A pressão de todos para sabermos logo o sexo do bebê se intensificou. Familiares que querem comprar presentes, amigos curiosos e até mesmo nas redes sociais essa é a pergunta que eu mais recebo por dia: “você já sabe o sexo?”. Eu estava super tranquila em relação a isso e tenho a sensação de que ainda aguentaria esperar mais muitas semanas até ter essa informação. Confesso que até gosto de manter a expectativa. Mas o pai começou a querer saber e decidimos fazer o exame de sexagem fetal no laboratório Sabin (eu poderia ter feito desde a oitava semana). E aí veio o outro dilema: fazer ou não um chá revelação?

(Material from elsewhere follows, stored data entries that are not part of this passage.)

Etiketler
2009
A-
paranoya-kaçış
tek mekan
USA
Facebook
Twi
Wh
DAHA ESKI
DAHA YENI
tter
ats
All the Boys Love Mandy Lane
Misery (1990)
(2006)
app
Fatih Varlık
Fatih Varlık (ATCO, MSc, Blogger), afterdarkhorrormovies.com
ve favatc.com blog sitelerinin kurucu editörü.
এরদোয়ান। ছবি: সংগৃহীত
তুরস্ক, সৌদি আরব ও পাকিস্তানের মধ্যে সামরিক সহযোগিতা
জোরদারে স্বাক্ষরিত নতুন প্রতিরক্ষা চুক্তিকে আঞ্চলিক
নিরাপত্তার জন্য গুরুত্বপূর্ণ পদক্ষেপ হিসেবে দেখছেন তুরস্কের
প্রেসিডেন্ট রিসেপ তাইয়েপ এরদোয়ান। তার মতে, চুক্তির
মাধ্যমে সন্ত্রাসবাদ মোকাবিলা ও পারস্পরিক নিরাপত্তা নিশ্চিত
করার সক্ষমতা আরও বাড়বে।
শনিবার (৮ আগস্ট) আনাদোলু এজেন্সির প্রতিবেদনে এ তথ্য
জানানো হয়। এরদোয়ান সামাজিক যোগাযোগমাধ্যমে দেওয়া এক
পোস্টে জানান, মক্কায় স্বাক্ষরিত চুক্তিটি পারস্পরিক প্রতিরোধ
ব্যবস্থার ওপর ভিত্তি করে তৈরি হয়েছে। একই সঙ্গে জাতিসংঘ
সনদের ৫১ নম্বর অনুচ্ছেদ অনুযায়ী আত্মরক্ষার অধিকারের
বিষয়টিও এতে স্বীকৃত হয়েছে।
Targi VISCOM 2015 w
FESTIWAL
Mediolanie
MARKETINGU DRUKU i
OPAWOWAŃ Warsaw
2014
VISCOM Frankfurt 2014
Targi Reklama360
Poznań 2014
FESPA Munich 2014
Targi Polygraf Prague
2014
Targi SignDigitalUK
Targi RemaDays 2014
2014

Sempre achei que abrir um envelope e descobrir assim o sexo do meu filho era algo um pouco desprovido de emoção, e ao mesmo tempo achava exagero (talvez até um pouco brega) fazer um evento em cima disso. Mas já começando a entender o famoso ditado de que maternidade é um eterno cuspir pra cima – ou pagar a língua – decidi fazer para poucas pessoas e acabou sendo super bacana. Descobrir junto das pessoas queridas que estão vibrando com você independente do resultado tem realmente um gostinho especial. Faria tudo de novo!! Foi tudo decidido e organizado SUPER de última hora, fechei todos os fornecedores (bolo, docinhos, decoração, comida, bebida, aluguel de mesas, etc) em 3 dias e tive um trabalho extra por ter decidido fazer um chá revelação que fugisse do tradicional rosa e azul. Não queria reforçar o estereótipo de gênero que garante a exclusividade da cor azul para meninos e rosa para meninas, então optei pelas cores verde e lilás, e o tema de passarinhos para representar o feminino e o masculino. Infelizmente, os fornecedores de materiais (por exemplo: balão com confetes coloridos, aquela fumacinha, etc) não possuem um leque maior de opções de cores, e isso me deu um pequeno trabalho extra para providenciar. No dia do chá, absolutamente ninguém sabia o sexo do bebê, apenas a empresa que fez o meu bolo (Doux brigaderia – maravilhoso!!) e a moça que encheu os balões (eu passei minha senha do Sabin para ambas). As apostas eram quase unânimes: seria uma menininha! Amigos, familiares, meu companheiro, enquete do meu instagram…todos pensavam que seria uma menina. Eu confesso que não tinha palpites. Essa história de que a mãe “sente” qual é o sexo para mim não funcionou (até pq eu já acompanhei muitas pacientes que achavam uma coisa e não era, então nem criei essa expectativa). Mas a vida inteira me vi mãe de menina. Sou uma mulher que trabalha e cuida de outras mulheres justamente em seus aspectos mais femininos (fertilidade, gestação, parto e maternidade). Sou apaixonada por esse universo e já tinha até um nome para a minha filha.

Enfim, balão estourado, bolo cortado, e para a surpresa de todos temos um menininho a caminho!!! Surpresa, mas igual felicidade. A ficha caiu, já apertei o outro botãozinho e agora eu só torço para que, em tempos tão sombrios, eu posso estar apta para assumir a responsabilidade de criar um menino bem legal nessa sociedade machista em que ainda vivemos.